Agricultura ameaça a infraestrutura subterrânea

O estudo também identificou um fator preocupante. Áreas agrícolas apresentam, em média, densidades de redes fúngicas cerca de 50% menores do que ecossistemas naturais, como campos e florestas.

Os pesquisadores alertam que a degradação dessas comunidades pode comprometer a fertilidade do solo, reduzir a capacidade de armazenamento de carbono e tornar os ecossistemas mais vulneráveis a secas e eventos climáticos extremos.

As pradarias, por exemplo, concentram aproximadamente 40% de toda a biomassa de fungos micorrízicos do planeta, mas continuam entre os ecossistemas menos protegidos do mundo.

Ainda há muito a descobrir

Apesar do avanço, os cientistas afirmam que o conhecimento sobre os fungos subterrâneos ainda está apenas começando.

Grandes regiões do planeta permanecem sem amostragem adequada, o que significa que a verdadeira dimensão dessas redes pode ser ainda maior.
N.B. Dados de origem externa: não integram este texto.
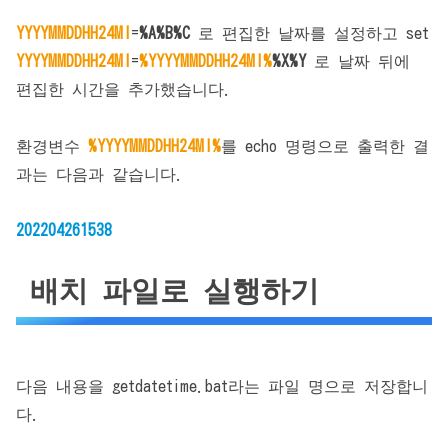
YYYYMMDDHH24MI
=
%A%B%C
로 편집한 날짜를 설정하고 set
YYYYMMDDHH24MI
=
%YYYYMMDDHH24MI%
%X%Y
로 날짜 뒤에
편집한 시간을 추가했습니다.
환경변수
%YYYYMMDDHH24MI%
를 echo 명령으로 출력한 결
과는 다음과 같습니다.
202204261538
배치 파일로 실행하기
다음 내용을 getdatetime.bat라는 파일 명으로 저장합니
다.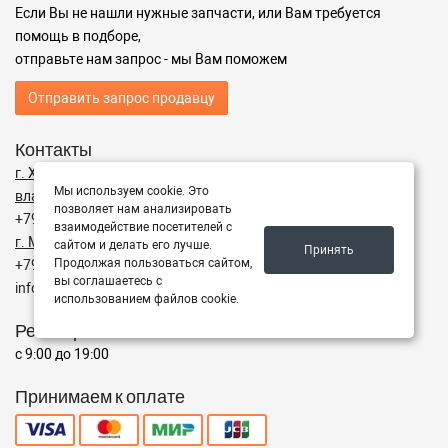
Если Вы не нашли нужные запчасти, или Вам требуется
помощь в подборе,
отправьте нам запрос - мы Вам поможем
Отправить запрос продавцу
Контакты
г. Химки, ул. микрорайон Подрезково, квартал Кирилловка,
Мы используем cookie. Это
владение 2, строение1, павильон 53.
позволяет нам анализировать
+79260119676
взаимодействие посетителей с
г. Мытищи, ул. Ярославское шоссе, д.114, павильон 24.
сайтом и делать его лучше.
Принять
Продолжая пользоваться сайтом,
+79263109575
вы соглашаетесь с
info@bigfura.ru
использованием файлов cookie.
Режим работы
с 9:00 до 19:00
Принимаем к оплате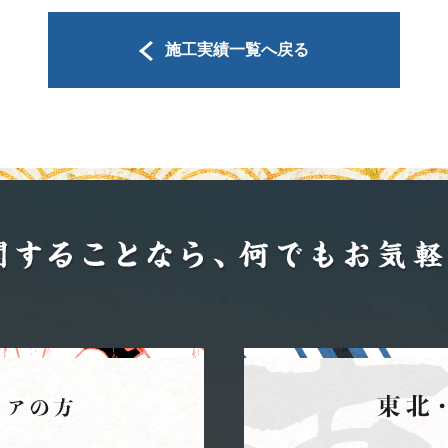
施工実績一覧へ戻る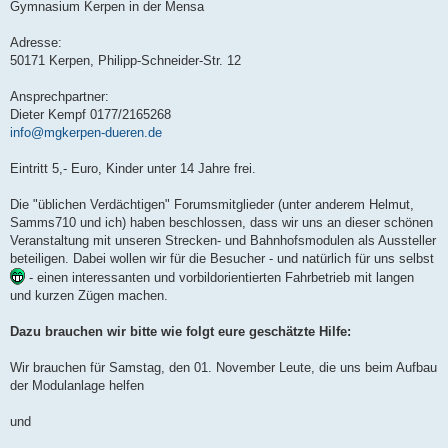
Gymnasium Kerpen in der Mensa
Adresse:
50171 Kerpen, Philipp-Schneider-Str. 12
Ansprechpartner:
Dieter Kempf 0177/2165268
info@mgkerpen-dueren.de
Eintritt 5,- Euro, Kinder unter 14 Jahre frei.
Die "üblichen Verdächtigen" Forumsmitglieder (unter anderem Helmut,
Samms710 und ich) haben beschlossen, dass wir uns an dieser schönen
Veranstaltung mit unseren Strecken- und Bahnhofsmodulen als Aussteller
beteiligen. Dabei wollen wir für die Besucher - und natürlich für uns selbst
- einen interessanten und vorbildorientierten Fahrbetrieb mit langen
und kurzen Zügen machen.
Dazu brauchen wir bitte wie folgt eure geschätzte Hilfe:
Wir brauchen für Samstag, den 01. November Leute, die uns beim Aufbau
der Modulanlage helfen
und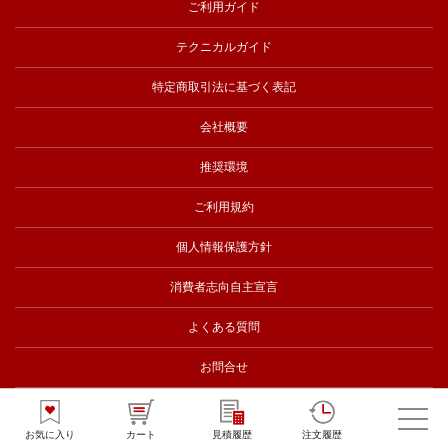
ご利用ガイド
テクニカルガイド
特定商取引法に基づく表記
会社概要
推奨環境
ご利用規約
個人情報保護方針
消費者志向自主宣言
よくある質問
お問合せ
お気に入り
カート
見積履歴
注文履歴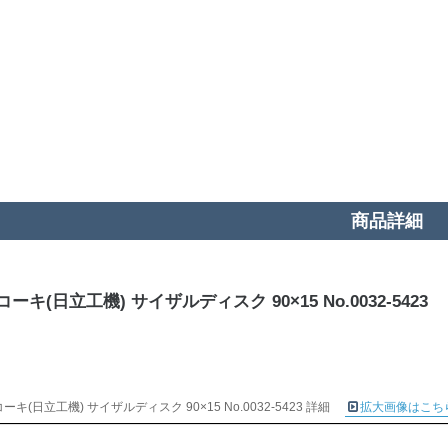
商品詳細
ーキ(日立工機) サイザルディスク 90×15 No.0032-5423
ーキ(日立工機) サイザルディスク 90×15 No.0032-5423 詳細
拡大画像はこち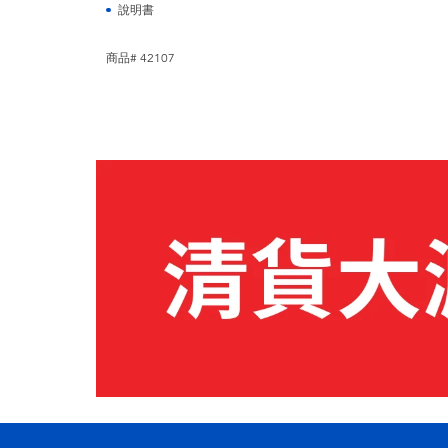
說明書
商品# 42107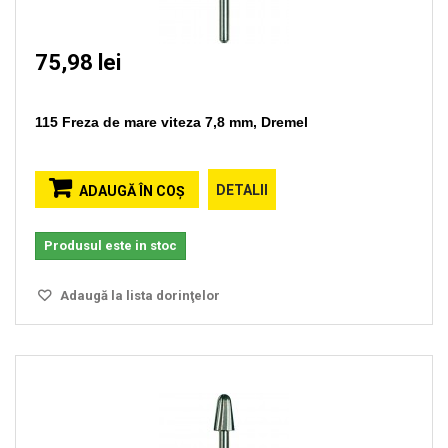
75,98 lei
115 Freza de mare viteza 7,8 mm, Dremel
DETALII
ADAUGĂ ÎN COŞ
Produsul este in stoc
Adaugă la lista dorinţelor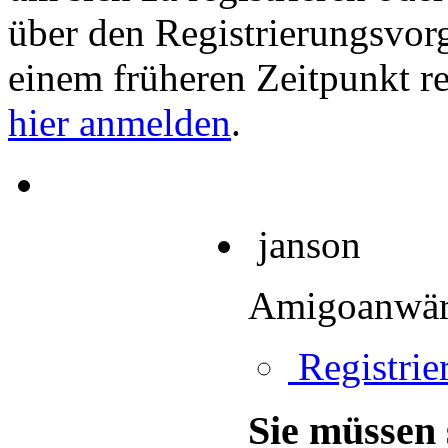
über den Registrierungsvorga
einem früheren Zeitpunkt re
hier anmelden
.
janson
Amigoanwär
Registrier
Sie müssen 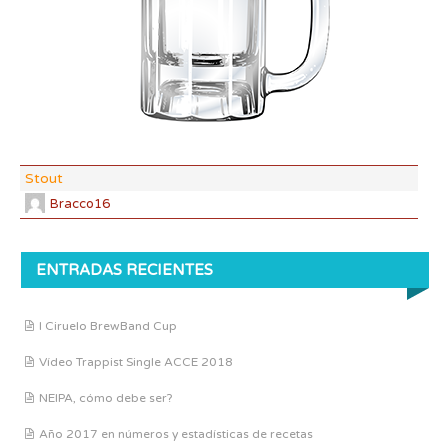
CO
Stout
Bracco16
ENTRADAS RECIENTES
I Ciruelo BrewBand Cup
Vídeo Trappist Single ACCE 2018
NEIPA, cómo debe ser?
Año 2017 en números y estadísticas de recetas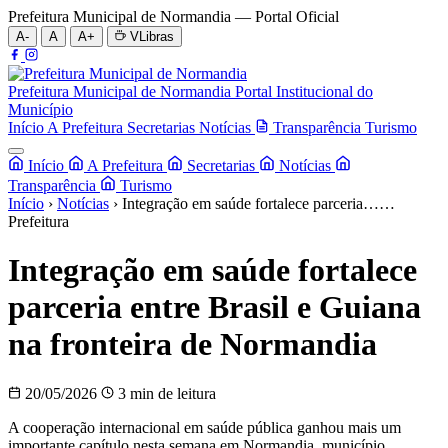
Prefeitura Municipal de Normandia — Portal Oficial
A-
A
A+
VLibras
Prefeitura Municipal de Normandia
Portal Institucional do
Município
Início
A Prefeitura
Secretarias
Notícias
Transparência
Turismo
Início
A Prefeitura
Secretarias
Notícias
Transparência
Turismo
Início
›
Notícias
›
Integração em saúde fortalece parceria……
Prefeitura
Integração em saúde fortalece
parceria entre Brasil e Guiana
na fronteira de Normandia
20/05/2026
3 min de leitura
A cooperação internacional em saúde pública ganhou mais um
importante capítulo nesta semana em Normandia, município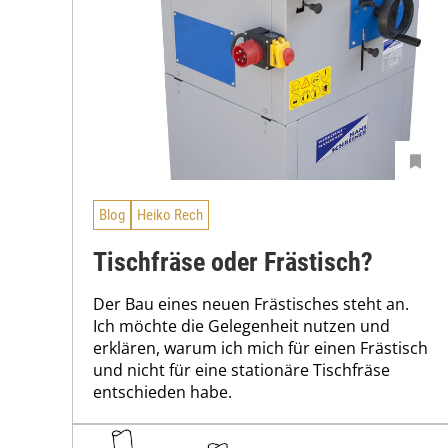
Blog
Heiko Rech
Tischfräse oder Frästisch?
Der Bau eines neuen Frästisches steht an.
Ich möchte die Gelegenheit nutzen und
erklären, warum ich mich für einen Frästisch
und nicht für eine stationäre Tischfräse
entschieden habe.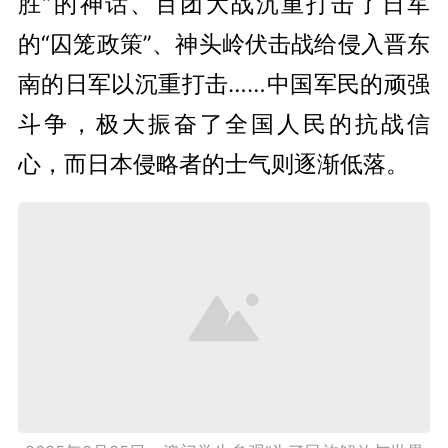
胜”的神话、百团大战沉重打击了日军
的“囚笼政策”、神头岭伏击战给侵入晋东
南的日军以沉重打击……中国军民的顽强
斗争，极大振奋了全国人民的抗战信
心，而日本侵略者的士气则逐渐低落。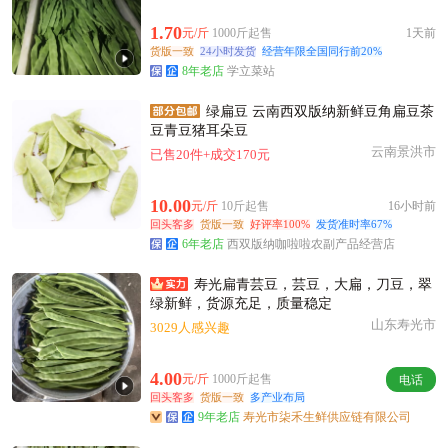
1.70
元/斤
1000斤起售
1天前
货版一致
24小时发货
经营年限全国同行前20%
8年老店
学立菜站
绿扁豆 云南西双版纳新鲜豆角扁豆茶
豆青豆猪耳朵豆
云南景洪市
已售20件+成交170元
10.00
元/斤
10斤起售
16小时前
回头客多
货版一致
好评率100%
发货准时率67%
6年老店
西双版纳咖啦啦农副产品经营店
寿光扁青芸豆，芸豆，大扁，刀豆，翠
绿新鲜，货源充足，质量稳定
山东寿光市
3029人感兴趣
4.00
元/斤
1000斤起售
电话
回头客多
货版一致
多产业布局
9年老店
寿光市柒禾生鲜供应链有限公司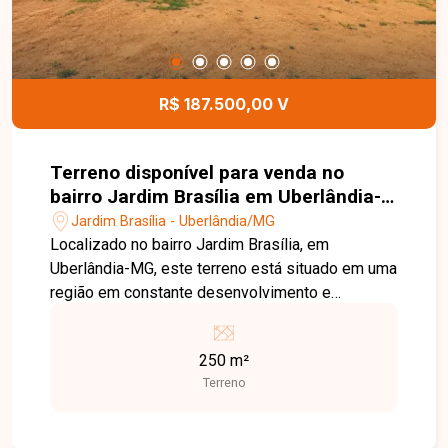
R$ 187.500,00 V
Terreno disponível para venda no
bairro Jardim Brasília em Uberlândia-
MG
Jardim Brasília - Uberlândia/MG
Localizado no bairro Jardim Brasília, em
Uberlândia-MG, este terreno está situado em uma
região em constante desenvolvimento e
valorização, com fácil acesso às principais vias
da cidade e próximo a supermercados, escolas,
250 m²
farmácias, comércios e diversos serviços,
Terreno
proporcionando praticidade e excelente potencial
para construção. O imóvel possui 250,00 m² de
área total, com dimensões de 10 metros de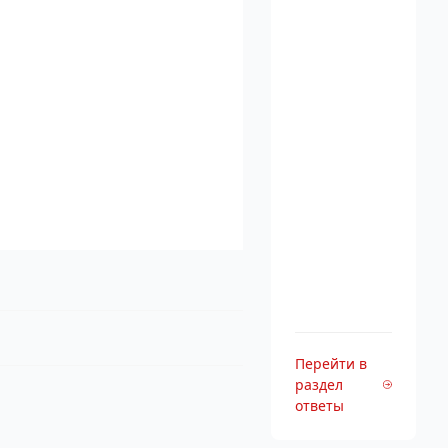
Перейти в
раздел
ответы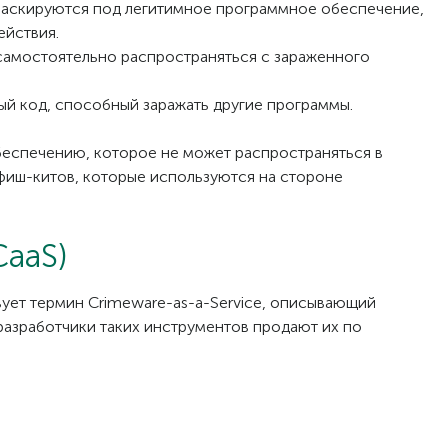
аскируются под легитимное программное обеспечение,
ействия.
амостоятельно распространяться с зараженного
 код, способный заражать другие программы.
беспечению, которое не может распространяться в
 фиш-китов, которые используются на стороне
CaaS)
ует термин Crimeware-as-a-Service, описывающий
разработчики таких инструментов продают их по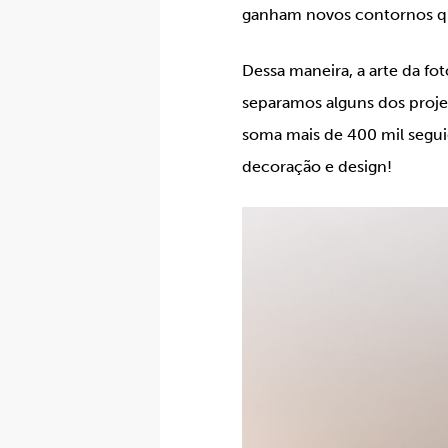
ganham novos contornos qu
Dessa maneira, a arte da fo
separamos alguns dos projet
soma mais de 400 mil seguid
decoração e design!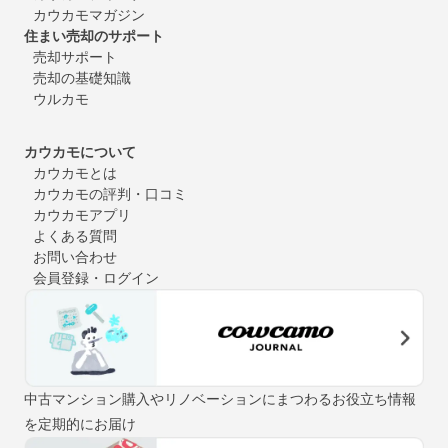
カウカモマガジン
住まい売却のサポート
売却サポート
売却の基礎知識
ウルカモ
カウカモについて
カウカモとは
カウカモの評判・口コミ
カウカモアプリ
よくある質問
お問い合わせ
会員登録・ログイン
中古マンション購入やリノベーションにまつわるお役立ち情報
を定期的にお届け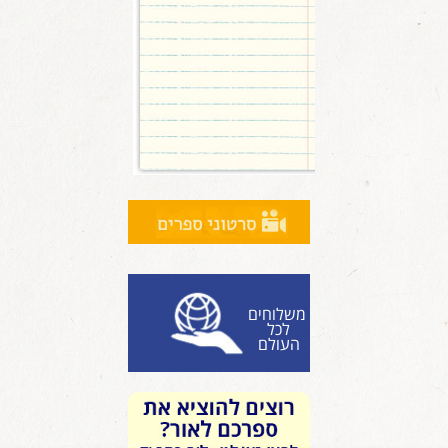
משלוחים
לכל
העולם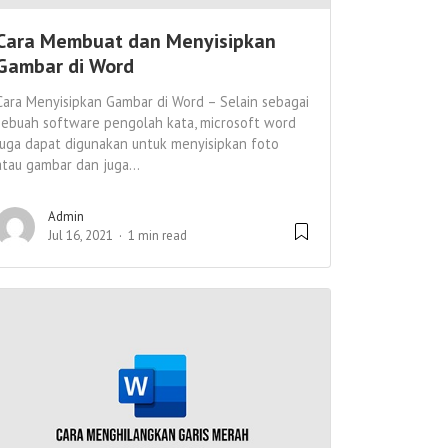
Cara Membuat dan Menyisipkan
Gambar di Word
Cara Menyisipkan Gambar di Word – Selain sebagai
sebuah software pengolah kata, microsoft word
juga dapat digunakan untuk menyisipkan foto
atau gambar dan juga...
Admin
Jul 16, 2021
1 min read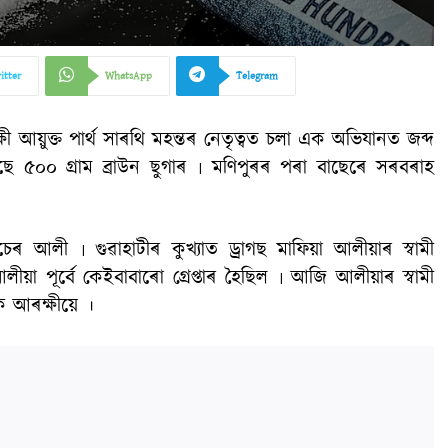
itter
WhatsApp
Telegram
ষী আয়ুক্ত পাৰ্থ সাৰথি মহন্তৰ নেতৃত্বত চলা এক অভিযানত জব্দ
ছে ৫০০ গ্ৰাম ব্ৰাউন ছুগাৰ ৷ মণিপুৰৰ পৰা বাছেৰে সৰবৰাহ
চেৰ আলী ৷ গুৱাহাটীৰ কুখ্যাত ড্ৰাগছ মাফিয়া আলীয়াৰ স্বামী
ীয়া পূৰ্বে কেইবাবাৰো গ্ৰেপ্তাৰ হৈছিল ৷ আজি আলীয়াৰ স্বামী
ক আৰক্ষীয়ে ।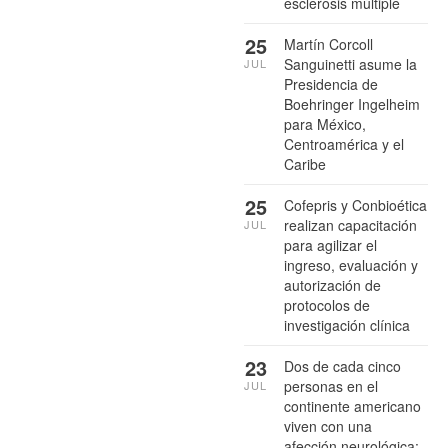
esclerosis múltiple
25
Martín Corcoll
Sanguinetti asume la
JUL
Presidencia de
Boehringer Ingelheim
para México,
Centroamérica y el
Caribe
25
Cofepris y Conbioética
realizan capacitación
JUL
para agilizar el
ingreso, evaluación y
autorización de
protocolos de
investigación clínica
23
Dos de cada cinco
personas en el
JUL
continente americano
viven con una
afección neurológica: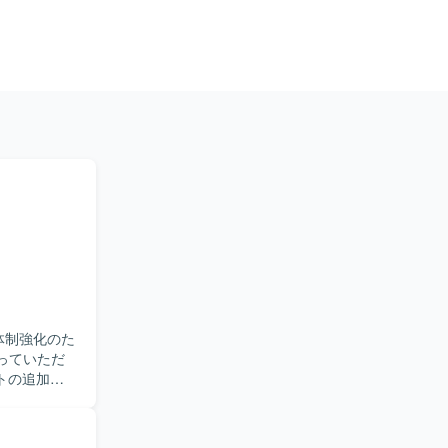
体制強化のた
トの追加・
ら、仕様調
の設計やテ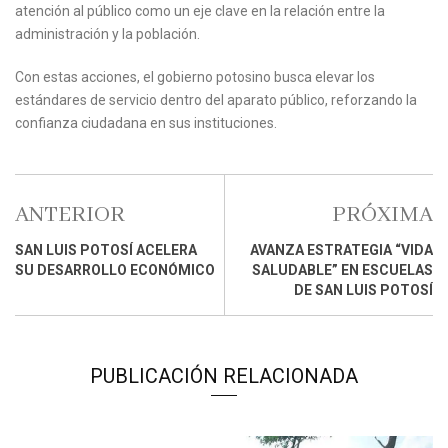
atención al público como un eje clave en la relación entre la
administración y la población.
Con estas acciones, el gobierno potosino busca elevar los
estándares de servicio dentro del aparato público, reforzando la
confianza ciudadana en sus instituciones.
ANTERIOR
PRÓXIMA
SAN LUIS POTOSÍ ACELERA
AVANZA ESTRATEGIA “VIDA
SU DESARROLLO ECONÓMICO
SALUDABLE” EN ESCUELAS
DE SAN LUIS POTOSÍ
PUBLICACIÓN RELACIONADA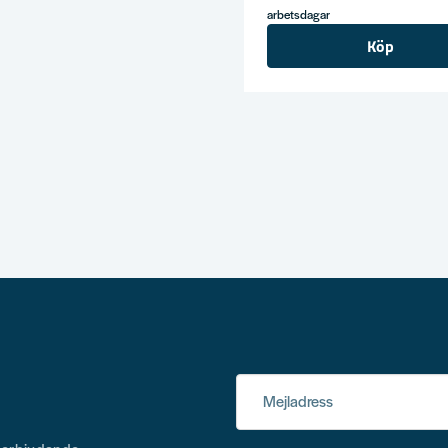
arbetsdagar
Köp
Mejladress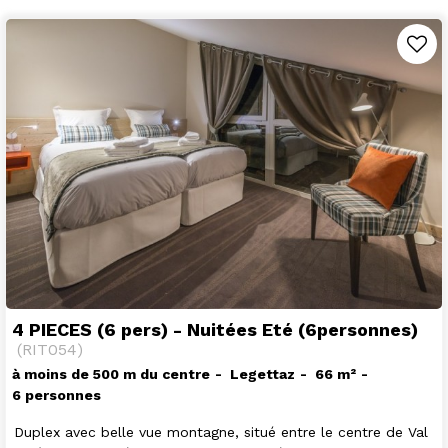
4 PIECES (6 pers) - Nuitées Eté (6personnes)
(
RIT054
)
à moins de 500 m du centre
Legettaz
66
m²
6 personnes
Duplex avec belle vue montagne, situé entre le centre de Val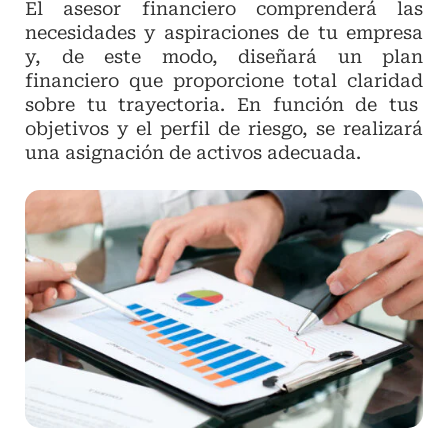
El asesor financiero comprenderá las
necesidades y aspiraciones de tu empresa
y, de este modo, diseñará un plan
financiero que proporcione total claridad
sobre tu trayectoria. En función de tus
objetivos y el perfil de riesgo, se realizará
una asignación de activos adecuada.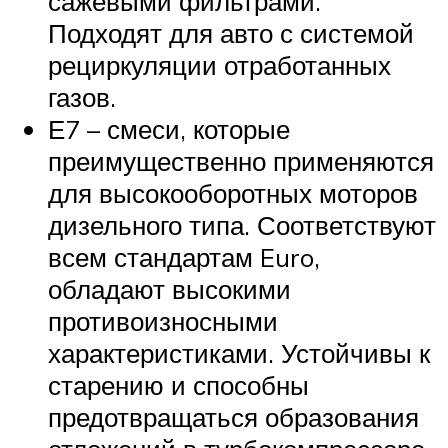
сажевыми фильтрами.
Подходят для авто с системой
рециркуляции отработанных
газов.
Е7 – смеси, которые
преимущественно применяются
для высокооборотных моторов
дизельного типа. Соответствуют
всем стандартам Euro,
обладают высокими
противоизносными
характеристиками. Устойчивы к
старению и способны
предотвращаться образования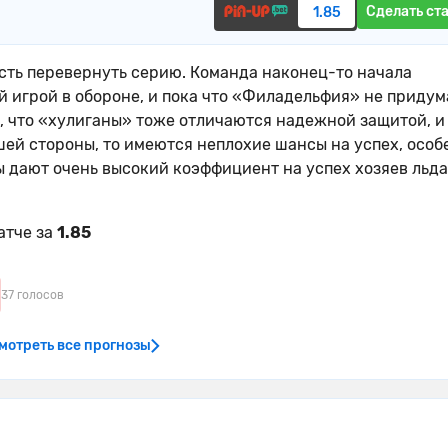
Сделать ст
1.85
ть перевернуть серию. Команда наконец-то начала
 игрой в обороне, и пока что «Филадельфия» не придум
ть, что «хулиганы» тоже отличаются надежной защитой, и
шей стороны, то имеются неплохие шансы на успех, особ
 дают очень высокий коэффициент на успех хозяев льда
атче за
1.85
37 голосов
мотреть все прогнозы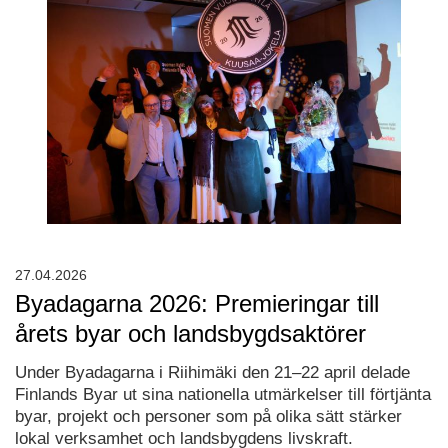
27.04.2026
Byadagarna 2026: Premieringar till
årets byar och landsbygdsaktörer
Under Byadagarna i Riihimäki den 21–22 april delade
Finlands Byar ut sina nationella utmärkelser till förtjänta
byar, projekt och personer som på olika sätt stärker
lokal verksamhet och landsbygdens livskraft.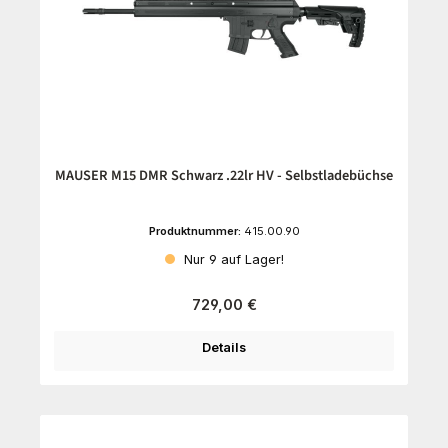
MAUSER M15 DMR Schwarz .22lr HV - Selbstladebüchse
Produktnummer:
415.00.90
Nur 9 auf Lager!
Regulärer Preis:
729,00 €
Details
Para os pesquisadores, compreender melhor essa infraestrutura invisível será essencial para enfrentar alguns dos maiores desafios do século XXI, incluindo a segurança alimentar, a degradação dos solos e as mudanças climáticas.

“Os fungos moldaram a vida na Terra durante centenas de milhões de anos. Estamos apenas começando a entender a importância desse sistema subterrâneo para o funcionamento do planeta”, concluem os autores.